One of my son's best friends father's (if you can track that) left his 17 year marriage to be in a thruple. The kids from the marriage are now 16 and 19. The mother and I have become friendly, mostly just due to divorce stuff (been there done that) and helping her not get overly screwed over. 

The son (my son's friend) has gone into a deep depression. Failing all of his classes. He is disgusted and embarrassed and rarely leaves his room. 

I will say that his father has yet to do anything more than meet him at Taco bell in a year and a half since he left the house. He now lives with the other couple and their 2 children. He plays father of the year on social media to those kids but ignores his son.
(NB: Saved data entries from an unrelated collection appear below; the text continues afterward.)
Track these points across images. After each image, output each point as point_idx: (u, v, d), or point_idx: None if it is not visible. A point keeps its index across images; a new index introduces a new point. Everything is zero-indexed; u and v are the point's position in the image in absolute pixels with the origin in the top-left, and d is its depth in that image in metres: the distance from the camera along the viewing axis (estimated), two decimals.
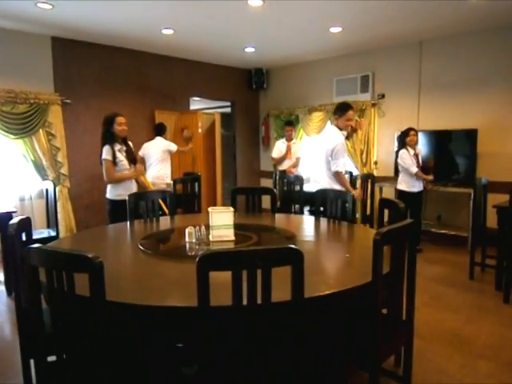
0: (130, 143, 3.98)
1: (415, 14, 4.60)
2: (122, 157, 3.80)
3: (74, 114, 5.55)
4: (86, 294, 1.42)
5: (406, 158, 4.89)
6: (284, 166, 6.20)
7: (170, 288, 1.73)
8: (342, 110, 3.86)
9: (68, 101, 5.42)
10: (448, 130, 5.48)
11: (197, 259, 1.39)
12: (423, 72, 5.81)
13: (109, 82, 5.89)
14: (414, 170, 4.85)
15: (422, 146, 5.46)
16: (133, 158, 3.92)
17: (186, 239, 2.38)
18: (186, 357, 1.77)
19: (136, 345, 1.70)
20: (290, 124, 6.35)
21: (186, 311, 1.51)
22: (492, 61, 5.19)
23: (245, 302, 1.45)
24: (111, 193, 3.89)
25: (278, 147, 6.34)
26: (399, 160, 4.97)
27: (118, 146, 3.80)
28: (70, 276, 1.46)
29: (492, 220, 4.23)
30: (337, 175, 3.80)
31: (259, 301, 1.46)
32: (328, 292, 1.61)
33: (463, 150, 5.35)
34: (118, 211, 3.55)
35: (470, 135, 5.20)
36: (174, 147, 5.59)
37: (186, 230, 2.39)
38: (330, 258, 2.16)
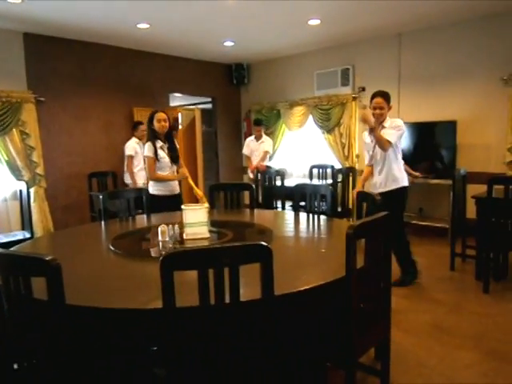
0: (175, 140, 3.94)
1: (393, 6, 4.58)
2: (163, 154, 3.74)
3: (50, 112, 5.41)
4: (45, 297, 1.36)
5: None
6: (254, 161, 6.11)
7: (137, 289, 1.66)
8: (371, 98, 3.65)
9: (42, 99, 5.27)
10: (428, 121, 5.50)
11: (160, 259, 1.33)
12: (403, 64, 5.81)
13: (85, 79, 5.75)
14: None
15: (403, 138, 5.44)
16: (176, 156, 3.85)
17: (159, 238, 2.32)
18: (156, 359, 1.71)
19: (100, 349, 1.64)
20: (258, 124, 6.14)
21: (150, 313, 1.45)
22: (470, 52, 5.21)
23: (212, 302, 1.40)
24: (151, 187, 3.82)
25: (248, 145, 6.22)
26: None
27: (160, 143, 3.74)
28: (26, 280, 1.39)
29: (472, 211, 4.26)
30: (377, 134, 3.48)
31: (227, 300, 1.42)
32: (300, 289, 1.56)
33: (443, 141, 5.38)
34: (155, 205, 3.50)
35: (450, 127, 5.22)
36: (128, 152, 5.52)
37: (159, 229, 2.32)
38: (305, 254, 2.12)
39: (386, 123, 3.56)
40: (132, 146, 5.52)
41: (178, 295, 1.35)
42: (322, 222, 2.86)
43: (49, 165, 5.40)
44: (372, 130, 3.49)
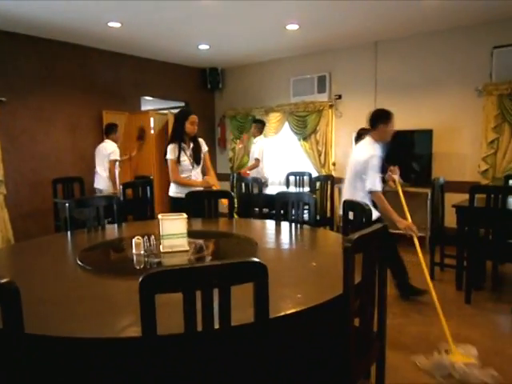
0: (200, 141, 3.73)
1: (369, 14, 4.56)
2: (184, 156, 3.57)
3: (10, 113, 5.05)
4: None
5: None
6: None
7: (110, 313, 1.45)
8: (386, 117, 3.28)
9: (3, 99, 4.92)
10: (404, 130, 5.49)
11: (139, 280, 1.14)
12: (379, 72, 5.81)
13: (51, 79, 5.42)
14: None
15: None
16: (198, 158, 3.66)
17: (133, 251, 2.10)
18: None
19: None
20: (255, 122, 6.12)
21: (126, 343, 1.25)
22: (445, 62, 5.27)
23: (199, 328, 1.22)
24: (171, 190, 3.71)
25: (259, 147, 5.94)
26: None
27: (183, 145, 3.59)
28: None
29: (449, 219, 4.25)
30: (373, 195, 3.21)
31: (216, 325, 1.24)
32: (298, 309, 1.40)
33: (419, 150, 5.40)
34: (176, 208, 3.34)
35: (426, 136, 5.25)
36: (114, 156, 5.23)
37: (133, 241, 2.11)
38: (295, 268, 1.96)
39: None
40: (116, 151, 5.23)
41: (158, 319, 1.16)
42: (306, 232, 2.72)
43: (9, 169, 5.03)
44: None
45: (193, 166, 3.63)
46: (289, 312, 1.39)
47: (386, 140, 3.36)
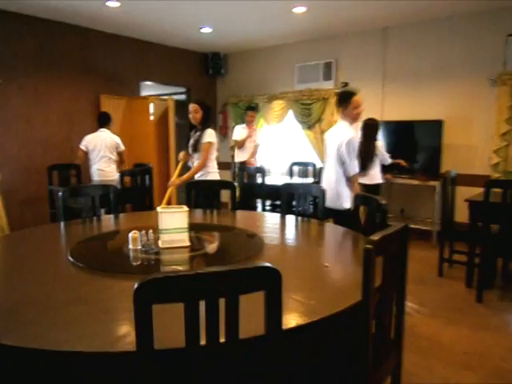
0: (206, 130, 3.61)
1: None
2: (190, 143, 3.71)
3: (5, 96, 4.85)
4: None
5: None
6: (241, 156, 5.75)
7: (100, 321, 1.28)
8: (344, 99, 3.18)
9: None
10: (413, 120, 5.32)
11: (135, 287, 0.98)
12: (388, 60, 5.60)
13: (47, 61, 5.21)
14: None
15: (386, 137, 5.26)
16: (194, 146, 3.66)
17: (130, 246, 1.94)
18: None
19: None
20: (252, 109, 5.86)
21: (118, 358, 1.09)
22: (457, 50, 5.06)
23: (203, 342, 1.07)
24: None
25: (239, 132, 5.76)
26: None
27: (191, 133, 3.74)
28: None
29: (459, 214, 4.09)
30: (354, 179, 3.14)
31: (222, 339, 1.08)
32: (313, 319, 1.25)
33: (428, 141, 5.20)
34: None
35: (436, 126, 5.05)
36: (122, 147, 4.99)
37: (130, 235, 1.94)
38: (306, 269, 1.79)
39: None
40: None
41: (156, 331, 1.00)
42: (314, 227, 2.56)
43: (3, 155, 4.85)
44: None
45: (193, 153, 3.70)
46: (304, 323, 1.23)
47: (354, 122, 3.23)
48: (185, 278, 1.04)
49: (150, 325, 1.01)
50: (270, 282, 1.09)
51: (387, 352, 1.62)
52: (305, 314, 1.32)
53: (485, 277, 3.37)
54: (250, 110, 5.81)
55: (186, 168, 3.83)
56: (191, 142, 3.68)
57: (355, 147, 3.09)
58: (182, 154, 3.74)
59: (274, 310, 1.11)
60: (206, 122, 3.64)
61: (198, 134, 3.63)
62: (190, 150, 3.67)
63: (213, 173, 3.69)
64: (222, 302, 1.05)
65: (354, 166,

Hopefully BM won't be like that....

Kes's picture

In my limited experience, polyamorous relationships are innately unstable and tend to come unglued quite quickly.  Which makes it all the more stupid and non-observant of appropriate boundaries to tell your kid that you're in one.  Like you said, addicted to drama and chaos, as my own dear (!) NPD BM is, along with the two SDs.  

tog redux's picture

I'm sure SS16 is quite aware of what a hypocrite his mother is. 16-year-olds are usually acutely aware of that in their parents. Can't hurt for DH to point out the irony of this though, given how she treated him as a trans person. As for SS11, even if this was just a new guy, it would still represent BM's instability with partners.

advice.only2's picture

I had a friend whose mom was like this, she would do stupid sh*t and then brag to her daughter about it like she was supposed to find her cool. All it did was make my friend resent her mother that much more.
This might be the case with your HCUBM she's trying to be "cool" and "relate" and instead she's just making a complete a$$ out of herself to her children.

GrudgingSM's picture

I really don't have much advice because all of this feels so beyond our control as SM's, but I guess I'd just echo some of the sentiments above that I'm sorry for your SS, and talking/supporting is probably best. When my HCBM blows up yet another friendship, I try not to say anything negative to the skids but just "that's too bad, I know my friendships are one of the most important things in my life." and ask questions about their friendships and support that stability. One skid even brags about how they're the mom's confidant because she doesn't have anyone else to talk to, but I always reassure the skid that of course their mom has others to talk to, and if they don't want to hear that stuff, it's okay to say that. But I think sometimes it makes the kid feel trust and more grown up. So I guess just plant the seeds of boundaries and another model for what stable adult friendships and relationships look like, and keep the door to communication open so they can keep coming to you.

CLove's picture

AND she "identifies" as Bi.

WHICH I have absolutely no problem with EXCEPT she tells Munchkin SD14 all about her "people". Shows her photos and talks of all the dramas. Munchkin is way over her head.

THEN, TT also likes to involve her in the dramas. Munchkin is very conservative. So when she told me that her mother called someone the "W" word, I had to ask her what it was. She spelled it out for me because she didnt want to say it out loud. It was:

W-H-O-R-E

Im like, great.

I would just be supportive of SS and tell him he is "allowed" to create and enforce boundaries with the BM.